Who is setting trade policy in the Bush Administration? Certainly not Bruce Bartlett, who writes,

one of the new trade restrictions applies to brassieres. Yet there is no domestic manufacturer of this product…
The Bush administration has shown incredibly poor judgment in trade policy ever since taking office. Its steel tariffs backfired by costing more jobs in steel-using industries than were saved among producers, and its budget-busting agricultural subsidies doomed a multilateral trade agreement. From the point of view of trade, it is the worst administration since Herbert Hoover helped bring on the Great Depression by signing the Smoot-Hawley tariff in 1930.

Paul J. Gessig writes,

trade ­ whether it is reciprocal or not ­ is a boon to American taxpayers and consumers alike.
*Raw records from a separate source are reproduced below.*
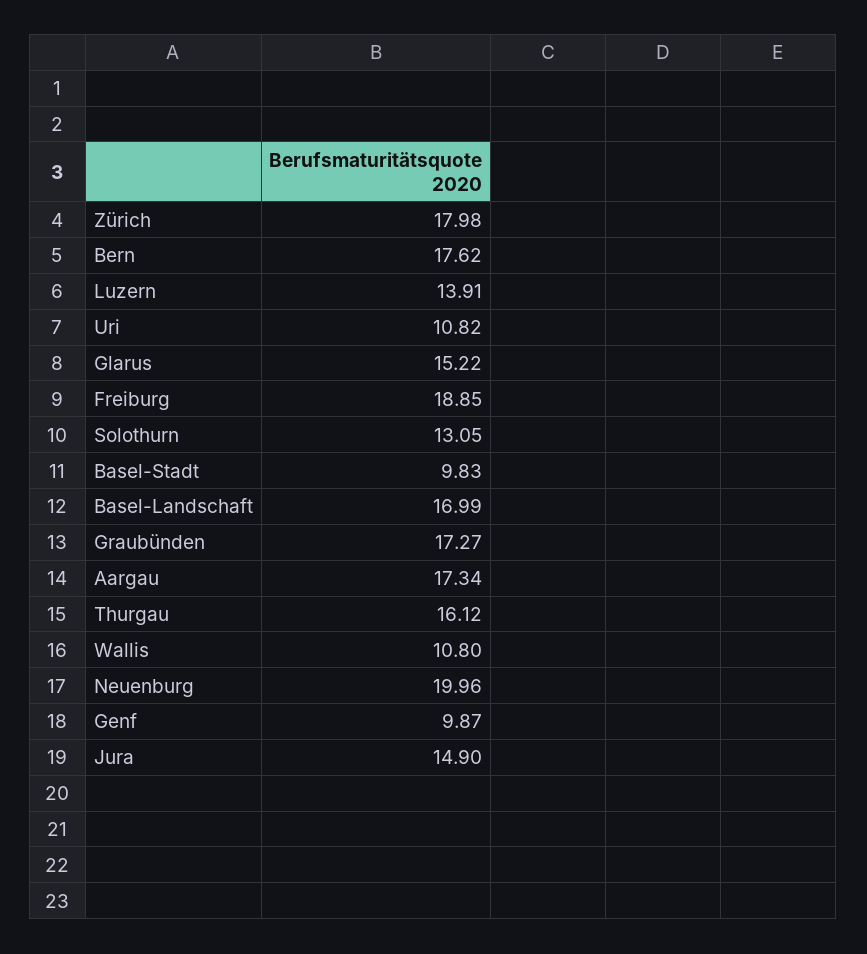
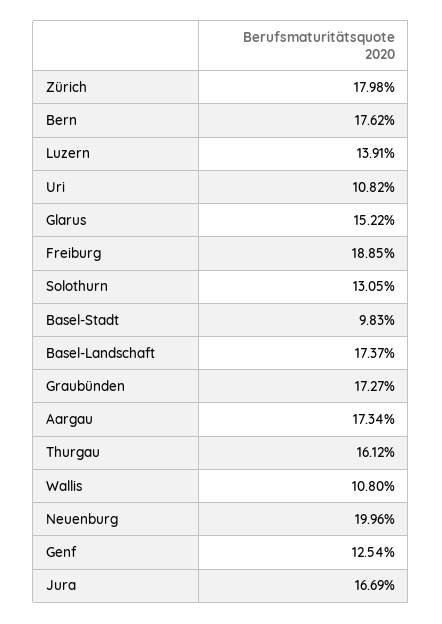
  {
    "Zürich": 17.98,
    "Bern": 17.62,
    "Luzern": 13.91,
    "Uri": 10.82,
    "Glarus": 15.22,
    "Freiburg": 18.85,
    "Solothurn": 13.05,
    "Basel-Stadt": 9.83,
-   "Basel-Landschaft": 16.99,
+   "Basel-Landschaft": 17.37,
    "Graubünden": 17.27,
    "Aargau": 17.34,
    "Thurgau": 16.12,
    "Wallis": 10.8,
    "Neuenburg": 19.96,
-   "Genf": 9.87,
+   "Genf": 12.54,
-   "Jura": 14.9
+   "Jura": 16.69
  }

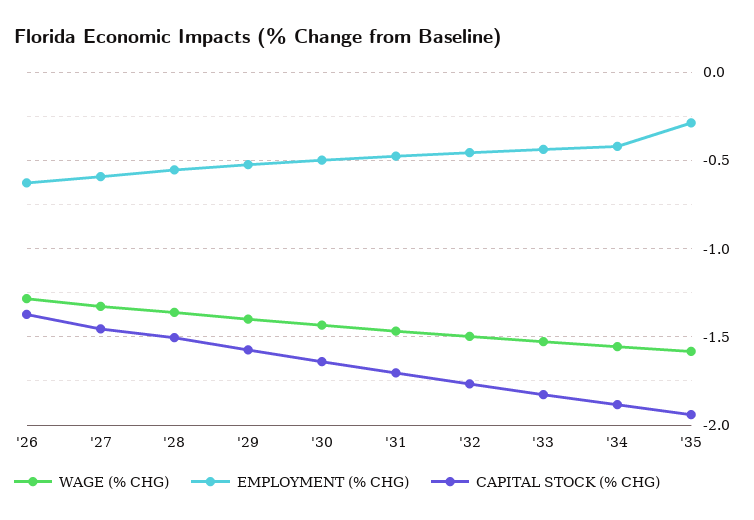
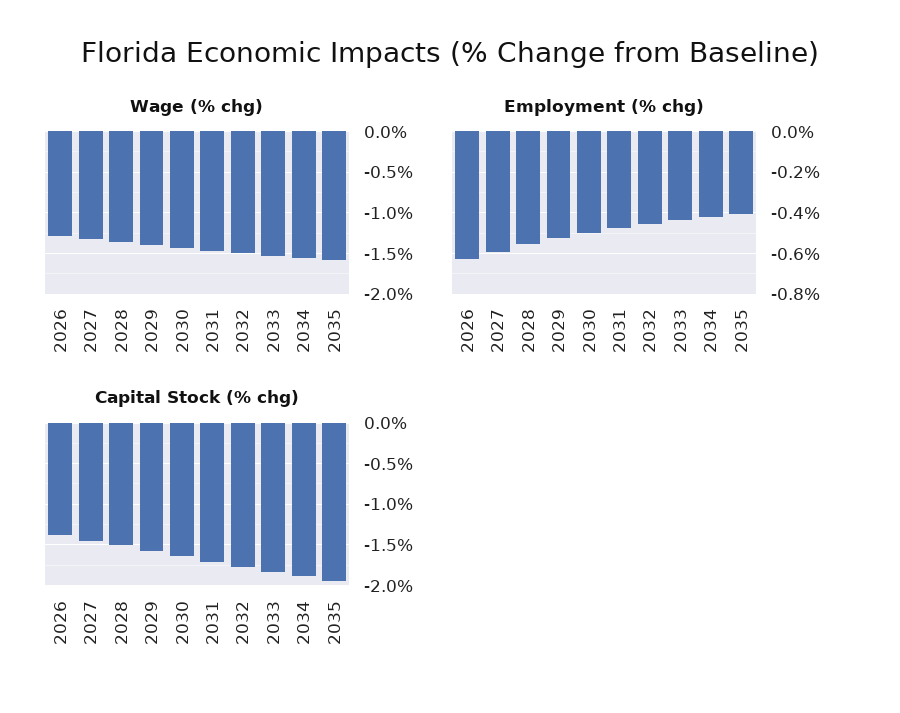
  {
    "WAGE (% CHG)": {
      "'26": -1.3,
      "'27": -1.35,
      "'28": -1.35,
      "'29": -1.4,
      "'30": -1.45,
      "'31": -1.45,
      "'32": -1.5,
      "'33": -1.55,
      "'34": -1.55,
      "'35": -1.6
    },
    "EMPLOYMENT (% CHG)": {
      "'26": -0.65,
      "'27": -0.6,
      "'28": -0.55,
      "'29": -0.5,
      "'30": -0.5,
      "'31": -0.5,
      "'32": -0.45,
      "'33": -0.45,
      "'34": -0.4,
-     "'35": -0.3
+     "'35": -0.4
    },
    "CAPITAL STOCK (% CHG)": {
      "'26": -1.35,
      "'27": -1.45,
      "'28": -1.5,
      "'29": -1.55,
      "'30": -1.65,
      "'31": -1.7,
      "'32": -1.75,
      "'33": -1.85,
      "'34": -1.9,
      "'35": -1.95
    }
  }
Although trade negotiators often frame these agreements as one nation granting access to another nation’s imports in exchange for the “privilege” of exporting to that nation, this is not really the case at all.

Economic data clearly shows that taxpayers and consumers in the United States benefit from reduced tariffs or subsidies ­ whether other countries follow suit or not

For Discussion. What are the pros and cons of “unilateral disarmament” in trade wars–reducing our own tariffs, quotas, and subsidies without corresponding reductions by other countries?